And of course visually, e.g. in an interactive plot with additional mouseover info (text = make_itext...):

df.cal %>% plot_overview(
  d15.cal, size = amount,
  text = make_itext(name, d15 = round(d15.cal, 2), d18 = round(d18.cal, 2), amount = round(amount,3)),
  color = ifelse(category %in% c("IAEA-NO3", "USGS-34"), name, category), 
  panel = factor(category, levels = c("N2O", "IAEA-NO3", "USGS-34"))
  ) %>%
  make_interactive()

And some simpler single data plots (using filter from the ddply package) to look specifically at the samples and DPR control.
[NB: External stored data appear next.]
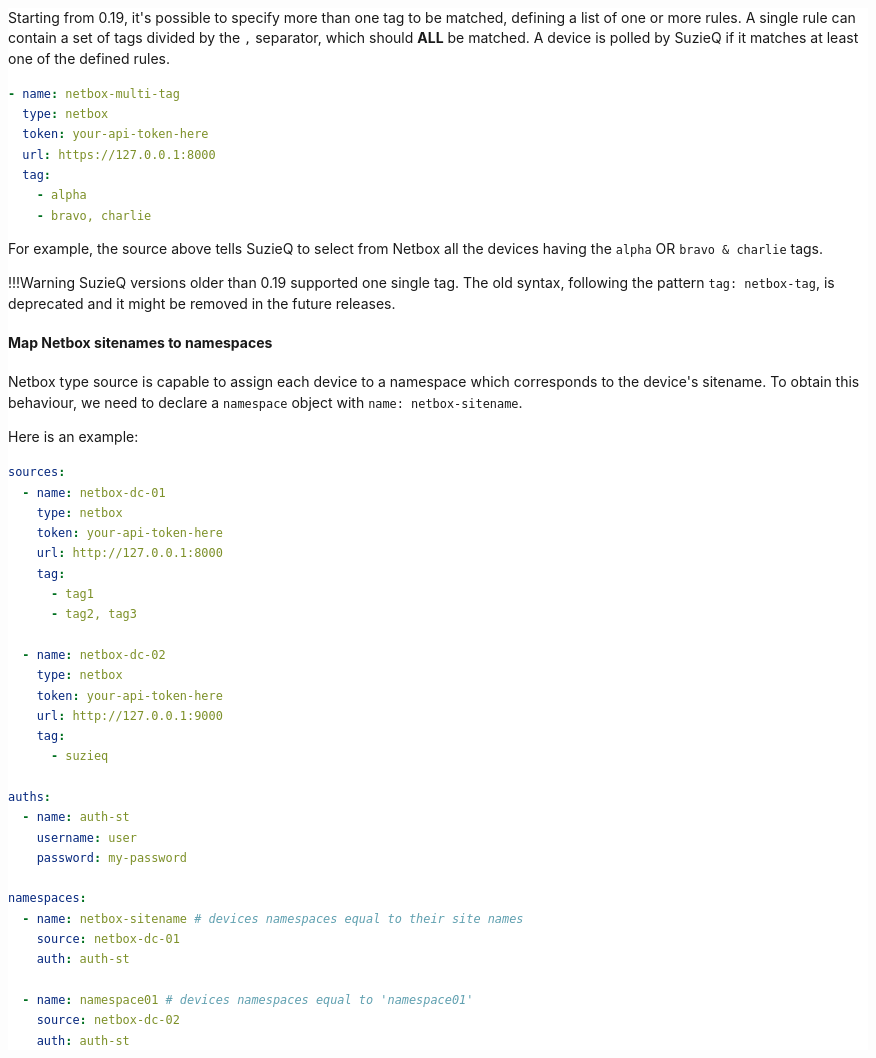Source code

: Starting from 0.19, it's possible to specify more than one tag to be matched, defining a list of one or more rules.
A single rule can contain a set of tags divided by the `,` separator, which should **ALL** be matched.
A device is polled by SuzieQ if it matches at least one of the defined rules.

```yaml
- name: netbox-multi-tag
  type: netbox
  token: your-api-token-here
  url: https://127.0.0.1:8000
  tag:
    - alpha
    - bravo, charlie
```

For example, the source above tells SuzieQ to select from Netbox all the devices having the `alpha` OR `bravo & charlie` tags.

!!!Warning
SuzieQ versions older than 0.19 supported one single tag.
The old syntax, following the pattern `tag: netbox-tag`, is deprecated and it might be removed in the future releases.

#### Map Netbox sitenames to namespaces

Netbox type source is capable to assign each device to a namespace which corresponds to the device's sitename.
To obtain this behaviour, we need to declare a `namespace` object with `name: netbox-sitename`.

Here is an example:

```yaml
sources:
  - name: netbox-dc-01
    type: netbox
    token: your-api-token-here
    url: http://127.0.0.1:8000
    tag:
      - tag1
      - tag2, tag3

  - name: netbox-dc-02
    type: netbox
    token: your-api-token-here
    url: http://127.0.0.1:9000
    tag:
      - suzieq

auths:
  - name: auth-st
    username: user
    password: my-password

namespaces:
  - name: netbox-sitename # devices namespaces equal to their site names
    source: netbox-dc-01
    auth: auth-st

  - name: namespace01 # devices namespaces equal to 'namespace01'
    source: netbox-dc-02
    auth: auth-st
```
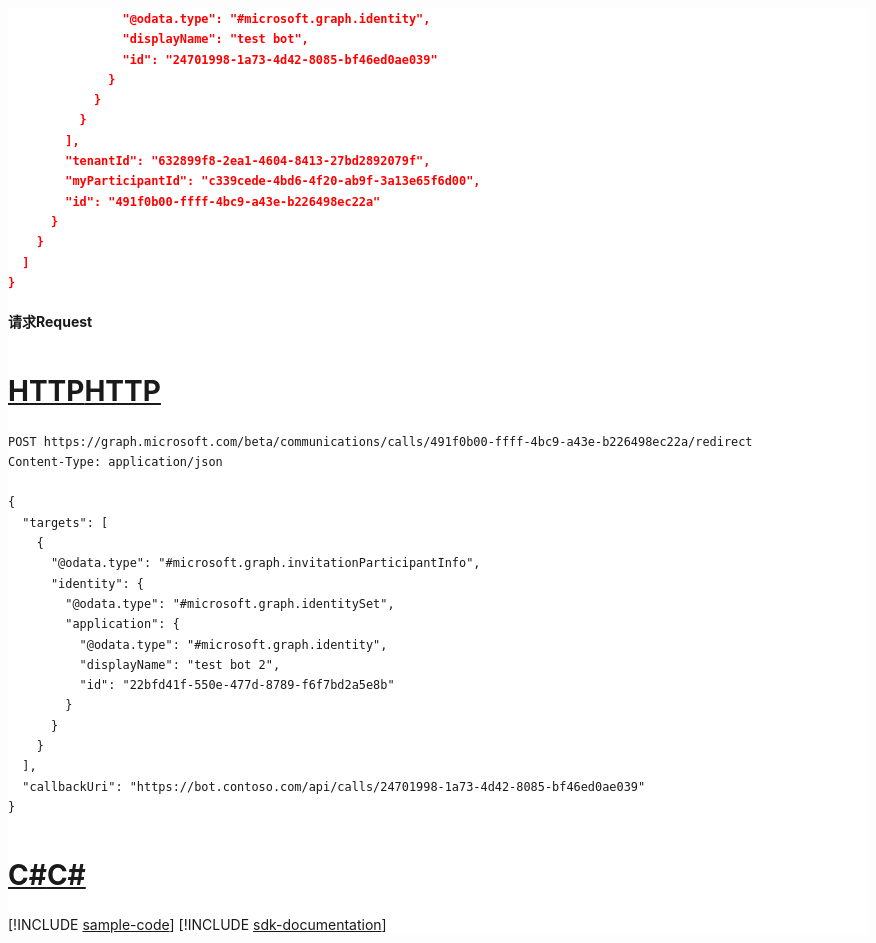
 ``` json
                "@odata.type": "#microsoft.graph.identity",
                "displayName": "test bot",
                "id": "24701998-1a73-4d42-8085-bf46ed0ae039"
              }
            }
          }
        ],
        "tenantId": "632899f8-2ea1-4604-8413-27bd2892079f",
        "myParticipantId": "c339cede-4bd6-4f20-ab9f-3a13e65f6d00",
        "id": "491f0b00-ffff-4bc9-a43e-b226498ec22a"
      }
    }
  ]
}
```

#### <a name="request"></a><span data-ttu-id="39990-171">请求</span><span class="sxs-lookup"><span data-stu-id="39990-171">Request</span></span>

# <a name="http"></a>[<span data-ttu-id="39990-172">HTTP</span><span class="sxs-lookup"><span data-stu-id="39990-172">HTTP</span></span>](#tab/http)

``` http
POST https://graph.microsoft.com/beta/communications/calls/491f0b00-ffff-4bc9-a43e-b226498ec22a/redirect
Content-Type: application/json

{
  "targets": [
    {
      "@odata.type": "#microsoft.graph.invitationParticipantInfo",
      "identity": {
        "@odata.type": "#microsoft.graph.identitySet",
        "application": {
          "@odata.type": "#microsoft.graph.identity",
          "displayName": "test bot 2",
          "id": "22bfd41f-550e-477d-8789-f6f7bd2a5e8b"
        }
      }
    }
  ],
  "callbackUri": "https://bot.contoso.com/api/calls/24701998-1a73-4d42-8085-bf46ed0ae039"
}
```
# <a name="c"></a>[<span data-ttu-id="39990-173">C#</span><span class="sxs-lookup"><span data-stu-id="39990-173">C#</span></span>](#tab/csharp)
[!INCLUDE [sample-code](../includes/snippets/csharp/call-redirect-csharp-snippets.md)]
[!INCLUDE [sdk-documentation](../includes/snippets/snippets-sdk-documentation-link.md)]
df.cal %>% filter(category %in% c("P02E", "DPR")) %>% 
  plot_overview(d15.cal, d18.cal, color = paste(category, panel)) %>% 
  make_interactive()

Additional customization is also possible using ggplot functionality, for example can use the shape parameter for symbol differentiation, and to visualize all the standards’ key values in separate panels, can make use of facet_wrap:

(df.cal %>% filter(category %in% c("IAEA-NO3", "USGS-34")) %>% 
  plot_overview(
    d15.cal, d18.cal, amount, color = name, shape = name, 
    text = make_itext(name, `#` = run_number, 
                      d15 = round(d15.cal, 2), 
                      d18 = round(d18.cal, 2))) + 
  facet_wrap(panel ~ category, scales = "free", ncol = 2)) %>% 
  make_interactive()

Export data

At any point during the process, if you like to export data as excel, this is easy with the openxlsx package (here using a couple of filter options in select to skip parameters and raw values, and using arrange to sort the data):

df.cal %>% 
  select(-starts_with("p."), -ends_with(".raw"), -ends_with(".drift"), d15 = d15.cal, d18 = d18.cal) %>%
  arrange(category, name) %>%
  openxlsx::write.xlsx(file = "export.xlsx")